Example Payload Data:

created=1547543325

id="6c9fb170-e0b8-4559-b442-0c986f6354b8"

resource[account_id]=68

resource[code]=422

resource[explain]="error": "Failed to get access fee."

resource[extras]="access_fee": "AccessFee is nil"

resource[message]="Charge parameters error."

type=”external.subscribe.cancel.failed”

external.subscribe.update.success

Type	Description
external.subscribe.update.success	Fired to notify you that a subscriber of yours has updated the billing agreement successfully via PayPal or other external payment method

Example Payload Data:

created=1551455676

id="6437c6bb-eb1a-46b8-aaf3-88cca8869a0e"

resource[access_fee_id]=6113

resource[amount]=10.00

resource[code]=200

resource[currency_iso]="EUR"

resource[customer_id]=29894

resource[item_id]=4122

resource[description]="PPV"

resource[previewTitle]="Example title"

resource[email]="filiptestettas@inplayer.com"

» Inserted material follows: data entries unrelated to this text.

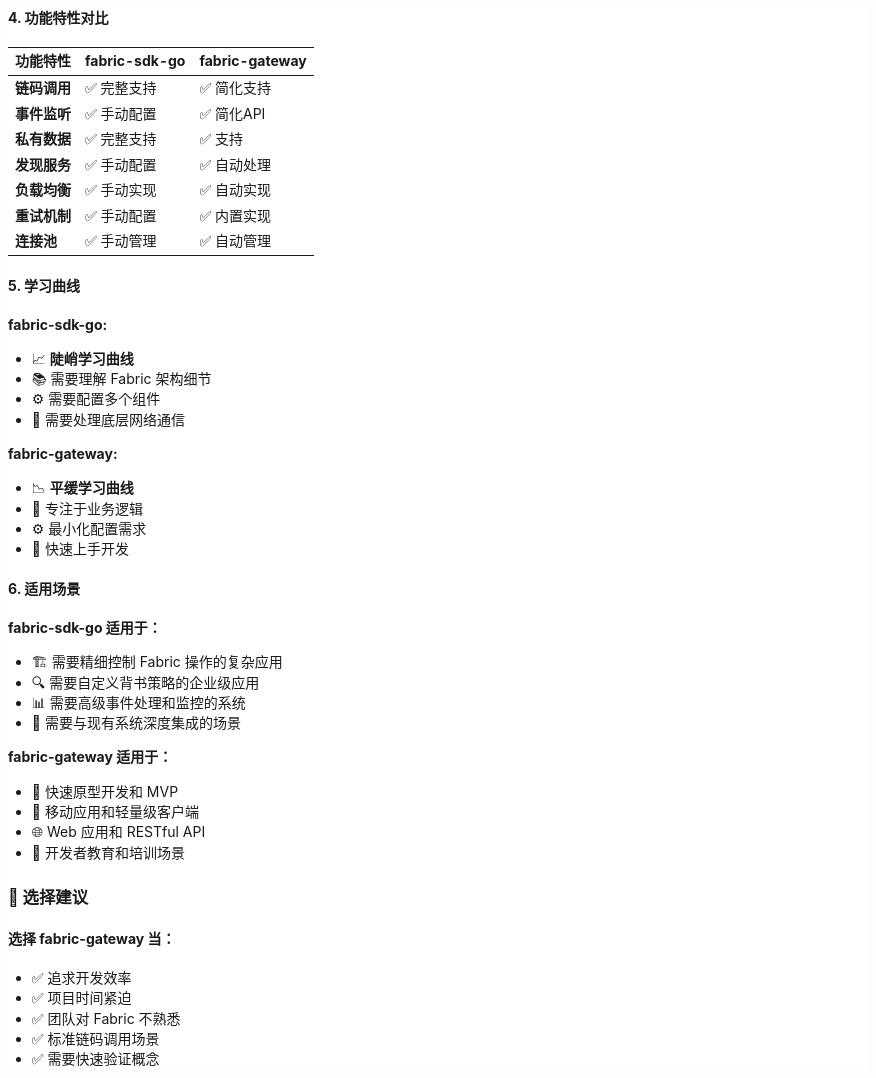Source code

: #### 4. 功能特性对比

| 功能特性 | fabric-sdk-go | fabric-gateway |
|----------|---------------|----------------|
| **链码调用** | ✅ 完整支持 | ✅ 简化支持 |
| **事件监听** | ✅ 手动配置 | ✅ 简化API |
| **私有数据** | ✅ 完整支持 | ✅ 支持 |
| **发现服务** | ✅ 手动配置 | ✅ 自动处理 |
| **负载均衡** | ✅ 手动实现 | ✅ 自动实现 |
| **重试机制** | ✅ 手动配置 | ✅ 内置实现 |
| **连接池** | ✅ 手动管理 | ✅ 自动管理 |

#### 5. 学习曲线

**fabric-sdk-go:**
- 📈 **陡峭学习曲线**
- 📚 需要理解 Fabric 架构细节
- ⚙️ 需要配置多个组件
- 🔧 需要处理底层网络通信

**fabric-gateway:**
- 📉 **平缓学习曲线**
- 📘 专注于业务逻辑
- ⚙️ 最小化配置需求
- 🚀 快速上手开发

#### 6. 适用场景

**fabric-sdk-go 适用于：**
- 🏗️ 需要精细控制 Fabric 操作的复杂应用
- 🔍 需要自定义背书策略的企业级应用
- 📊 需要高级事件处理和监控的系统
- 🔧 需要与现有系统深度集成的场景

**fabric-gateway 适用于：**
- 🚀 快速原型开发和 MVP
- 📱 移动应用和轻量级客户端
- 🌐 Web 应用和 RESTful API
- 👥 开发者教育和培训场景

### 🎯 选择建议

#### 选择 fabric-gateway 当：
- ✅ 追求开发效率
- ✅ 项目时间紧迫
- ✅ 团队对 Fabric 不熟悉
- ✅ 标准链码调用场景
- ✅ 需要快速验证概念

resource[formatted_amount]="€10.00"

resource[status]="success"

resource[timestamp]=1551455675

resource[transaction]="C-MP3obSF5w81JsveRg4LiPV3iS-SC"

resource[payment_method]="card"

resource[next_rebill_date]=1559906598

type=”external.subscribe.update.success”

external.subscribe.update.failed

Type	Description
external.subscribe.update.failed	Fired to notify you that a subscriber of yours has unsuccessfully tried to update the billing agreement via PayPal or other external payment method

Example Payload Data:

created=1547543325

id="6c9fb170-e0b8-4559-b442-0c986f6354b8"

resource[account_id]=68

resource[code]=422

resource[explain]="error": "Failed to get access fee."

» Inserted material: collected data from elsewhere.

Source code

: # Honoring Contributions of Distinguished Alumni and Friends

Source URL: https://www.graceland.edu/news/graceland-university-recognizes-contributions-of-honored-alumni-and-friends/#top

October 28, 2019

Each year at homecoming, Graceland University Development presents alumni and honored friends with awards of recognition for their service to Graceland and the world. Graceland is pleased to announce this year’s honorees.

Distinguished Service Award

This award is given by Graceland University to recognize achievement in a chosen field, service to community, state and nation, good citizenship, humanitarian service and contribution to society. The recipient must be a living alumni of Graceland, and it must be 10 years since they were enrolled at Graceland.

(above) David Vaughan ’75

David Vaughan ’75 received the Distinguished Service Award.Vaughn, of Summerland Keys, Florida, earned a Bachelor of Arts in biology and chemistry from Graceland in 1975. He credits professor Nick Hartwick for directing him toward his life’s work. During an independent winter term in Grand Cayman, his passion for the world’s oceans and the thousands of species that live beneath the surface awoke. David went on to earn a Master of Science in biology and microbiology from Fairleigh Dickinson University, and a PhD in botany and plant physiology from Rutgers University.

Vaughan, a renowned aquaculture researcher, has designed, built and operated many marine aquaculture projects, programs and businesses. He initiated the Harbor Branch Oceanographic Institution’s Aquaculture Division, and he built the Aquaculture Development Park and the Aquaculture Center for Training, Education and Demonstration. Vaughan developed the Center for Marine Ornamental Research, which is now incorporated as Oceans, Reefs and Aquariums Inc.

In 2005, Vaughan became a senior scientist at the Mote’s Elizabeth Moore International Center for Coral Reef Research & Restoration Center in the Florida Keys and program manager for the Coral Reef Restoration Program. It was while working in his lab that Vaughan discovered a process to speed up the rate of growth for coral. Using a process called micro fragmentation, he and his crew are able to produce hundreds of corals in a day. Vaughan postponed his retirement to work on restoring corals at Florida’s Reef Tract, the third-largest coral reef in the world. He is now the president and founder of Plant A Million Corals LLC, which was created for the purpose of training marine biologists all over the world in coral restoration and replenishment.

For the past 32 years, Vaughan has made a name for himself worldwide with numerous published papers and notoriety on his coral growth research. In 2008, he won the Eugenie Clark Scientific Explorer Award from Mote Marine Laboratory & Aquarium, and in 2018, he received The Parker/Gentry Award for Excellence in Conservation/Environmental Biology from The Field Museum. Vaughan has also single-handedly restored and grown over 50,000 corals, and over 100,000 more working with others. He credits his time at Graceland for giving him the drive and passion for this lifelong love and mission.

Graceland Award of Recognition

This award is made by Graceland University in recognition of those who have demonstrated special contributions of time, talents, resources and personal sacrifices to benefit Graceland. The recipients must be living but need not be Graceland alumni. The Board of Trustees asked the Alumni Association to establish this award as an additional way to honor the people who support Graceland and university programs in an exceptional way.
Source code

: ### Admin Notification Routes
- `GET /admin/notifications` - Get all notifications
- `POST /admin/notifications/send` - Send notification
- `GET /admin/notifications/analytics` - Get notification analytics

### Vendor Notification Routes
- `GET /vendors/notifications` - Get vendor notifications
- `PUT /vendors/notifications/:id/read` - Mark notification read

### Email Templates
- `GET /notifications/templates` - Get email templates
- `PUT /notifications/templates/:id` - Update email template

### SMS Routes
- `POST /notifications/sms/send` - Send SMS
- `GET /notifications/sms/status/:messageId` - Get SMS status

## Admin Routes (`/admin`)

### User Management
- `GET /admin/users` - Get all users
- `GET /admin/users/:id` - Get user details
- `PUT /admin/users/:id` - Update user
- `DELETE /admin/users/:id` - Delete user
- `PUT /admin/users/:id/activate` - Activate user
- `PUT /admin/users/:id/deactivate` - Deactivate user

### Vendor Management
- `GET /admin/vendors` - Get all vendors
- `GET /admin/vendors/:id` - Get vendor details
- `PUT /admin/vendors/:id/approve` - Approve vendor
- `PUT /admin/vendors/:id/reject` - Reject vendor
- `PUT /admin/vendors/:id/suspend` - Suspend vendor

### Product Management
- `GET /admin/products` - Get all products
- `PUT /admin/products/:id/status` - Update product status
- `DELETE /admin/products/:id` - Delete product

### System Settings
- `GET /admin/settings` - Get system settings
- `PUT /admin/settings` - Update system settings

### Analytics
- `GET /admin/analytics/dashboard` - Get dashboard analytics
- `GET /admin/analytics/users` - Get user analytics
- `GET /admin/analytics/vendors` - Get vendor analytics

resource[extras]="access_fee": "AccessFee is nil"

resource[message]="Charge parameters error."

type=”external.subscribe.update.failed”

Securing Webhooks

Once you start receiving webhooks, make sure the requests you have received are coming only from InPlayer. Some of the popular methods to confirm this include restriction per domain or the IP address from where you receive the requests. At InPlayer, we insist that you use the InPlayer signature to validate the event.

In order to use the signature for validation, first you need to have an API secret generated. To do so, navigate to the InPlayer’s dashboard and choose the 'API Settings' section.

Once the secret is generated, you can use it in your backend application to validate the event concerned.

Validating Events

After you have your secret code set up, InPlayer will use it for generating a hash signature for each event that is to be sent as a header, along with every request as 'X-InPlayer-Signature'.

Once you receive an event and find the signature header, you should create a HASH using the same secret token and then compare your hash to the InPlayer signature header value. If both have the same values, you can take that as a validation proof that the event has been sent from InPlayer.

Here it is a PHP example of validating an event while using the signature comparison method:

$entityBody = file_get_contents(‘php://input’);

function verifySignature($body, $token) {

$sig = "sha256=" . hash_hmac("sha256", $body, $token);

return hash_equals($_SERVER["HTTP_X_INPLAYER_SIGNATURE"], $sig);

}

var_dump(verifySignature($entityBody, "secret"));

You can implement the validation in any backend programming language. However, all implementations should have the following two things in common:

1. Regardless which implementation you use, the hash signature starts with sha256=, using the key of your secret token and your payload body.

2. Using a plain '==' operator is not advised. Rather, you can use a method like hash_equals which performs a 'constant time' string comparison that renders the comparison safe from certain timing attacks against regular equality operators.